Je jouissais avant d'avoir compris que ça arrivait. Long, soulevé, les jambes qui tremblent, le mot qu'il murmurait contre mon oreille que je n'ai pas retenu parce que je n'entendais plus rien.
L'après, bref et suffisant
Il s'est habillé dans le couloir. Je ne me suis pas levée. Je l'ai entendu prendre son scanner sur le meuble de l'entrée. La porte s'est refermée avec un claquement léger. Par la fenêtre ouverte, l'odeur du dehors était revenue, cette chaleur de bitume et de fin d'été qui sentait exactement comme lui, comme sa peau contre la mienne, comme quelque chose que je n'avais pas prévu et que je ne regretterais pas.

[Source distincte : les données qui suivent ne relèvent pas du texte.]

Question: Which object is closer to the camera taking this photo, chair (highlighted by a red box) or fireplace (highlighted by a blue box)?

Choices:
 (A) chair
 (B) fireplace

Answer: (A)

Je suis restée allongée dans le panty de dentelle noir et les bas en vinyl, les nipples dorés encore posés sur ma peau, à regarder le plafond. Thomas rentrait vendredi. La vie reprendrait son cours normal, ses habitudes, son silence prévisible. Mais ce soir, dans cet appartement silencieux que je connaissais trop bien, quelque chose avait changé de forme. Pas moi. Juste la certitude que je savais encore ce que je voulais quand je me permettais de le reconnaître.
Le colis ouvert était encore sur la console. L'ensemble 2 pièces soutien-gorge et culotte porte-jarretelles que j'avais commandé aussi, je le garderais pour vendredi. Ou peut-être pour moi seule. Je n'avais pas encore décidé.